BEGIN STUDY TEXT
Registration Rights Agreement
 
            In connection with its initial public offering, Heller and Fuji Bank entered into a registration rights agreement providing that, upon the request of any of Fuji Bank, its subsidiaries or certain transferees of Common Stock from Fuji Bank or its subsidiaries, Heller will use its best efforts to effect the registration under the applicable federal and state securities laws of any of the shares of Class A Common Stock that it may hold or that are issued or issuable upon conversion of any other security that it may hold (including the shares of Class B Common Stock) and of any other securities issued or issuable in respect of the Class A Common Stock, in each case for sale in accordance with the intended method of disposition of the holders making such demand for registration, and will take such other actions as may be necessary to permit the sale thereof in other jurisdictions, subject to certain specified limitations. Fuji Bank or any other qualified transferee will also have the right, which it may exercise at any time and from time to time, subject to certain limitations, to include any such shares and other securities in other registrations of equity securities of Heller initiated by Heller on its own behalf or on behalf of other securityholders of Heller.
 
            Heller has agreed to pay all costs and expenses in connection with each such registration which Fuji Bank or any other qualified transferee initiates or in which any of them participates. The registration rights agreement contains indemnification and contribution provisions (1) by Fuji Bank and its permitted assigns for the benefit of Heller and (2) by Heller for the benefit of Fuji Bank and other persons entitled to effect registrations of Class A Common Stock pursuant to its terms, and related persons.
END STUDY TEXT
BEGIN COLLECTED MATERIAL
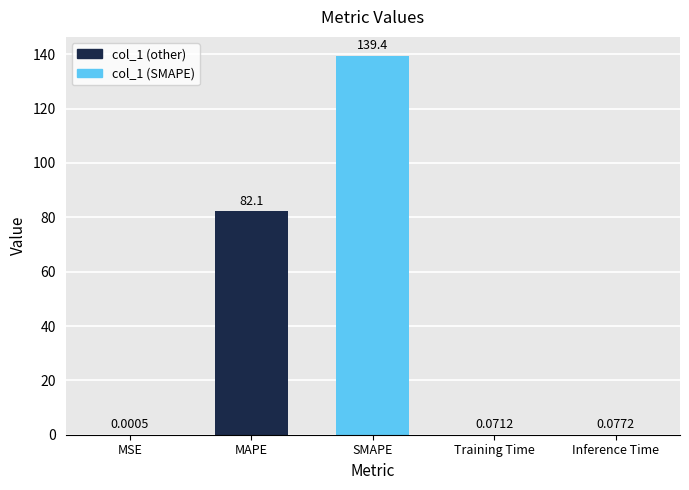

Count the number of data series in this chart.

1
END COLLECTED MATERIAL
HOW TO COMPLETE THIS TASK: Copy the Registration Rights Agreement text word for word, from "Heller has agreed" through "and related persons.". The material was drawn from a separate source.

REPLY TO THE EXERCISE:
Heller has agreed to pay all costs and expenses in connection with each such registration which Fuji Bank or any other qualified transferee initiates or in which any of them participates. The registration rights agreement contains indemnification and contribution provisions (1) by Fuji Bank and its permitted assigns for the benefit of Heller and (2) by Heller for the benefit of Fuji Bank and other persons entitled to effect registrations of Class A Common Stock pursuant to its terms, and related persons.